Hot Wire Cutter

[dnb_p]

Hi all,

I'm an architecture student and would be extremely grateful for some advice with a tool/machine that im making. Basically i'm creating a large hot wire cutter and need to pass enough power through to heat a 1.6mm, (or 2mm gauge) 1m long nichrome wire to a temperature suitable for cutting. This gauge increases the stiffness which is necessary when dragging through the foam.

This link below displays a hand tool that works in a similar way. This tool uses 0.8mm nichrome wire and comes with an adjustable transformer that can supply 2 Amps @ 16 volts

https://images-na.ssl-images-amazon.com/images/I/817vqvmvMML._SL1500_.jpg

I've tried using an adjustable power supply at 3 amps, 30 volts with crocodile clips but had no success. I obviously don't have much knowledge in this sector and need to find a way to heat the wire, any help would be great!

 

[Richard Burns]

The thicker the wire the lower the resistance and so more power is needed to generate heat in the wire.
Generally heating elements are fairly low resistance but consume a lot of power.
Your power supply needs to be capable of outputting significant current, which can be expensive.
I am surprised that the tool specified has enough heat output.
However if that one is OK then your wire will need about four times more power to heat to the same level assuming 1.6mm is the diameter of the wire.(resistance is proportional to the square of the radius)
So 2A @ 16V is 32W
you would need 5A at 30V (=150W) or more to generate similar heat I would have thought, off the cuff, 8A would be better.
Generally finding a reasonably price power supply can be expensive and if it is for occasional use then a 12V battery (that can supply a lot of current) can be successful, although I am not sure of the actual calculations involved.

 

[Lucien Nunes]

The current and voltage required depend on the length, gauge of the wire, its resistivity and the heat output needed per unit length. smoke-packet approximation with top of head figures:

Nichrome alloys vary in resistivity, 1.2μΩ.m is average. Resistance of 2mm dia wire will be 1.2/(Π(1/2*2)²)=0.38Ω/m
Heat output required (this is the real guess as there are many thermal factors involved) perhaps the power of an ordinary soldering iron (25W) per 25cm of wire, i.e. 100W/m.
Current = sqrt(100/0.38) = 16A
Voltage = sqrt(100*0.38) = 6.2V
This suggests your previous experiment failed because the supply had inadequate current rating. We don't know the heat input required accurately, but the resistance of around 0.4Ω is fairly certain for 1m of 2mm dia wire. So whatever voltage rating of supply you use, the current rating will need to be around 1/0.4 = 2.5x greater. E.g. a 5V 15A unit might do, but a 15V 5A one won't.

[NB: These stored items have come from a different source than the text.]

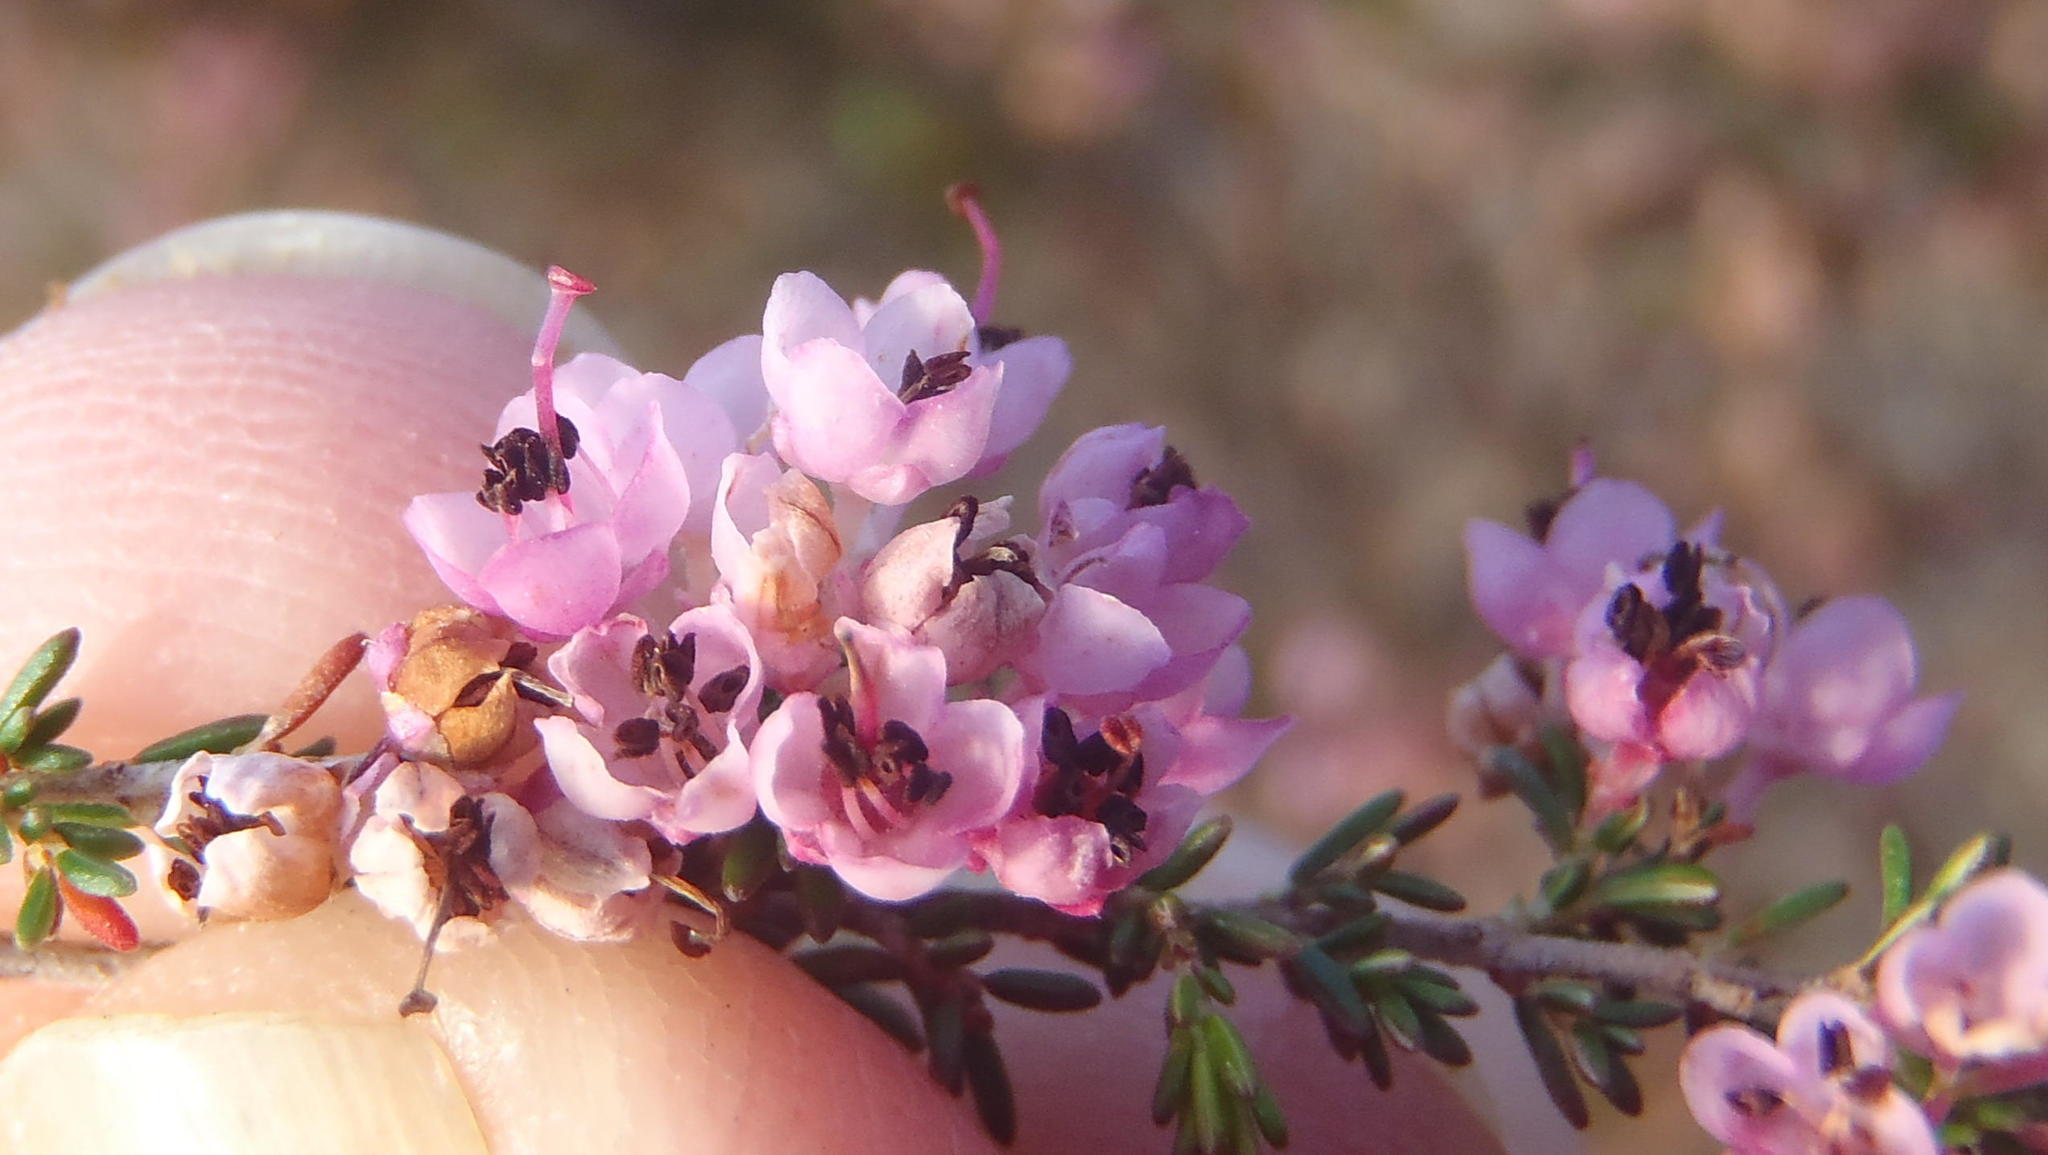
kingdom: Plantae
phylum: Tracheophyta
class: Magnoliopsida
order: Ericales
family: Ericaceae
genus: Erica
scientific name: Erica sparsa
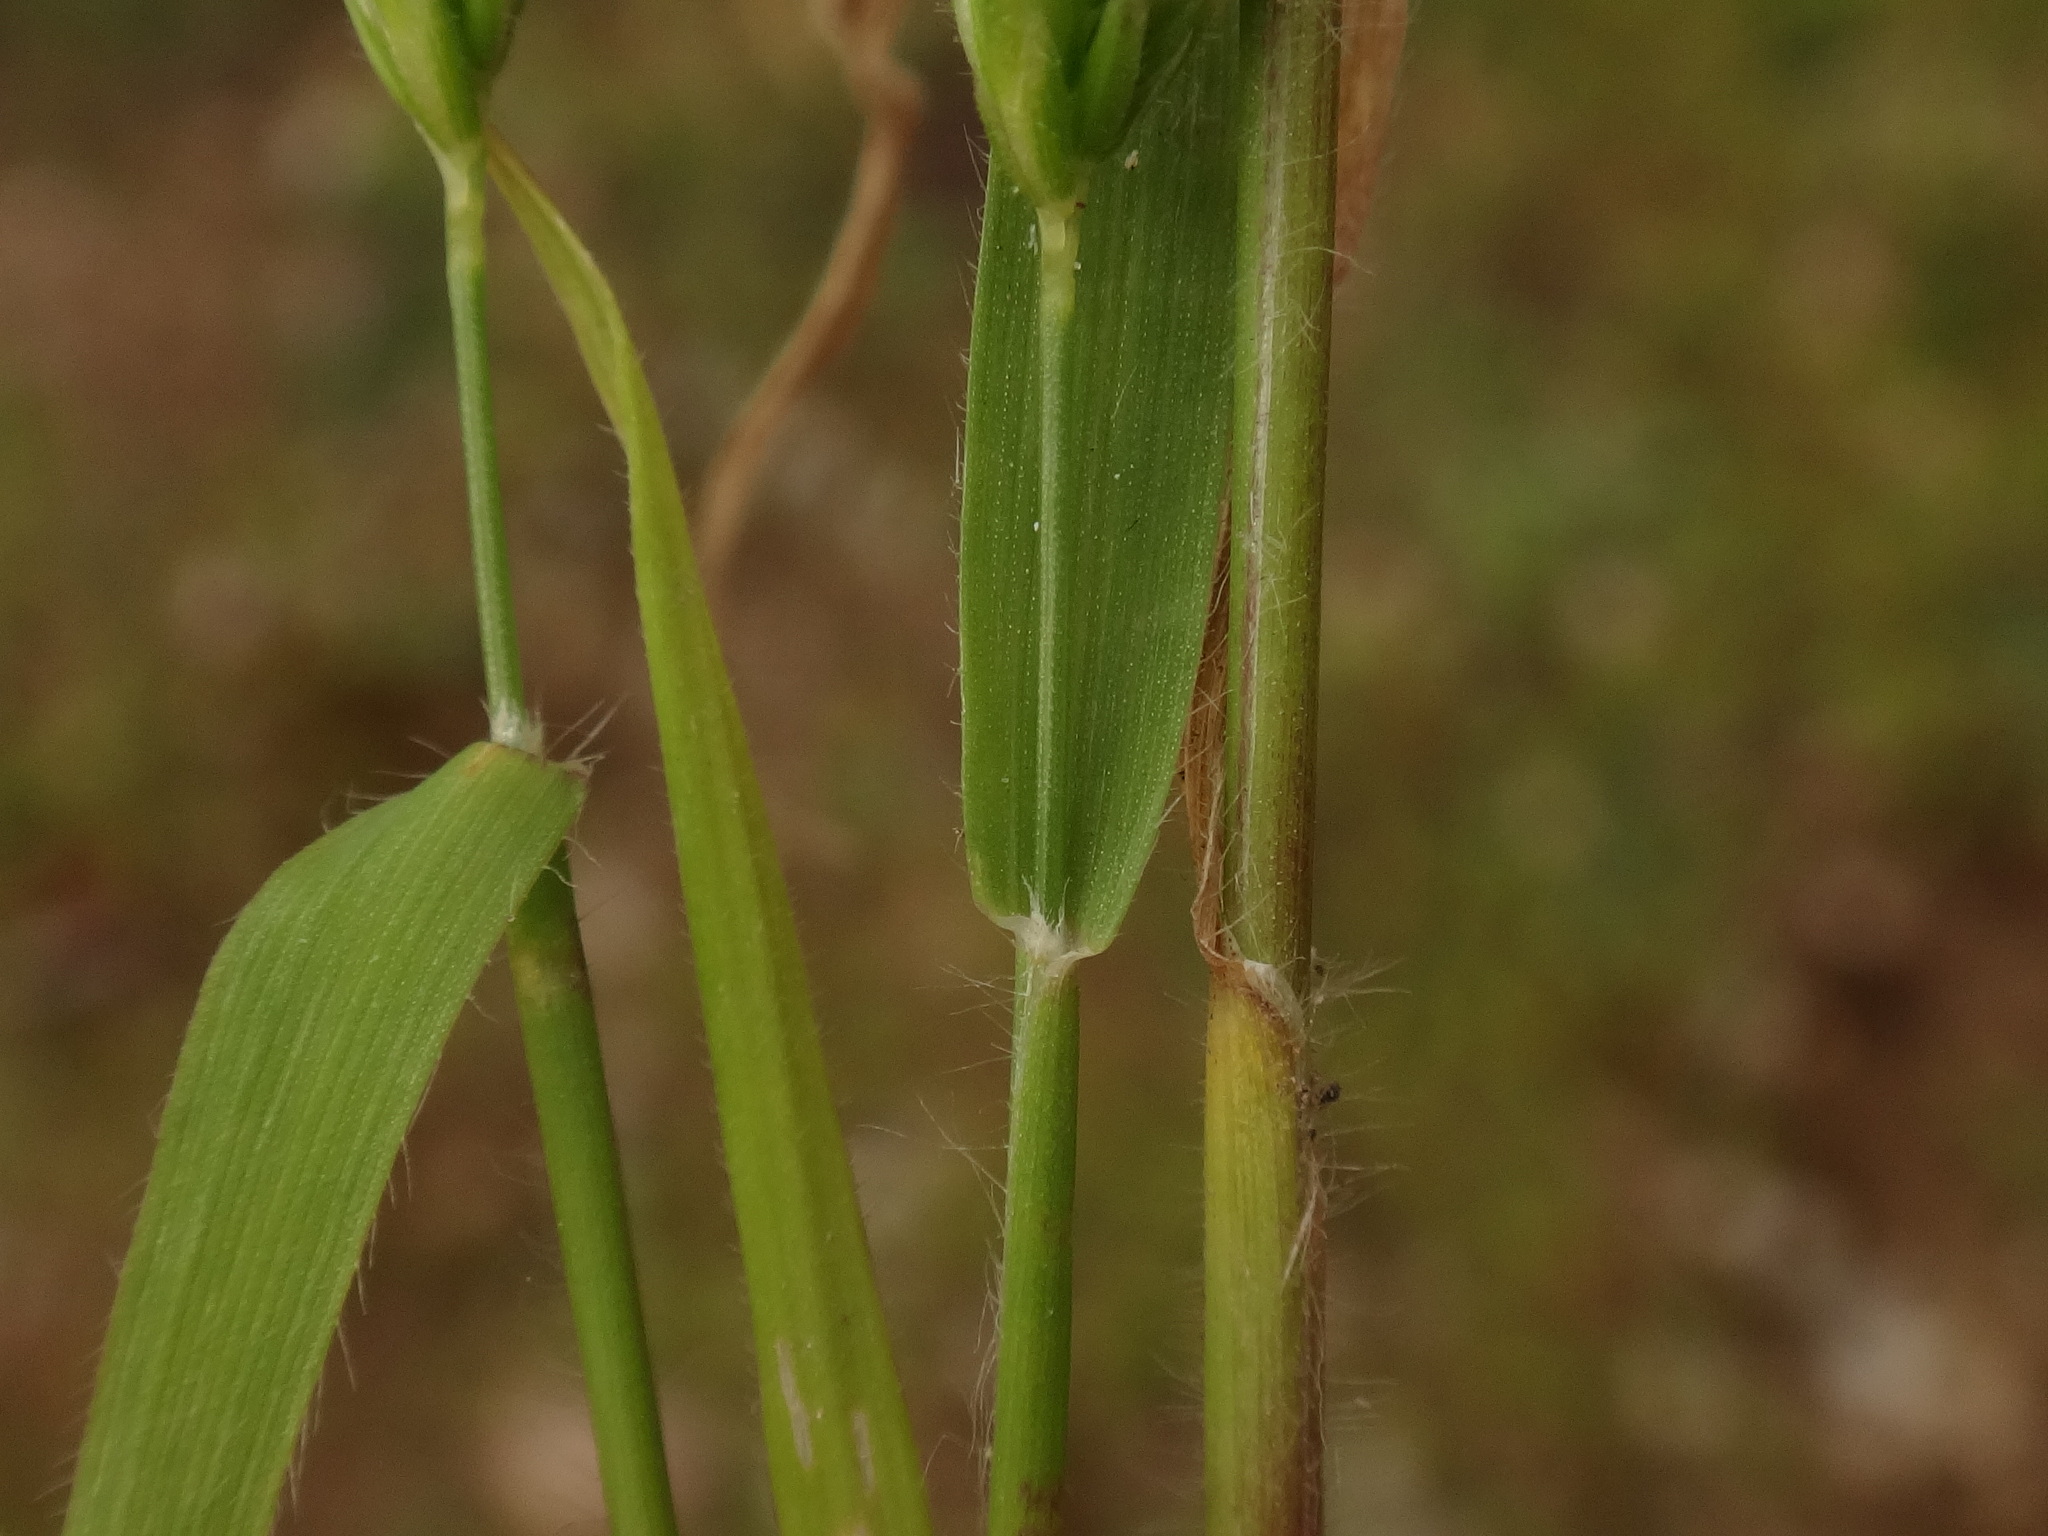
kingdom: Plantae
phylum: Tracheophyta
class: Liliopsida
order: Poales
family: Poaceae
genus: Rostraria
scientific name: Rostraria cristata
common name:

E2A I have used 2mm dia for the example as this is the more demanding situation. Obviously for 1.6mm replace the 2mm in the resistance calculation with 1.6, giving 0.6Ω/m, 13A, 7.7V respectively for the same heat dissipation.

And...

resistance is proportional to the square of the radius

Oops, I think you meant to say inversely proportional

 

[Richard Burns]

And...
Oops, I think you meant to say inversely proportional

You might well be right there, perhaps I should just check with my solicitor... oh, it appears you are entirely right and it is all my fault!

 

[Marvo]

I'd just use a 12v alarm type battery and an adjustable resistor in series with the heater wire to limit the current and give some temperature control. If the voltage is too low to get the wire hot enough then double up on the batteries to get 24v. You'll probably find the current is kinda self limiting as the resistance of the wire will go up with the temperature so ohms law assumptions of current consumption might be inaccurate.

 

[Lucien Nunes]

Trouble is though Marvo, this wire is so thick the resistance is less than half an ohm. With the 2mm version and a 12V battery you would probably need to dissipate more heat in the resistance than in the element itself, and an alarm battery won't last long being discharged at 1-2C.

The way I would do it here as a test, if I didn't have big variable power supplies, would be to get any mains transformer of 200VA or more with some window area available, and wrap a dozen or more turns of 2.5mm² through it as a secondary. A toroidal of that size might have 3-4 turns per volt so by adding or subtracting turns the heater supply could be adjusted in steps of 0.25-0.35V

I deliberately ignored temperature coefficient of resistance as it's small (~0.0004) for typical nichrome alloys, a tenth of that of copper, so the resistance / current won't vary by more than say 10% from cold to full working temp.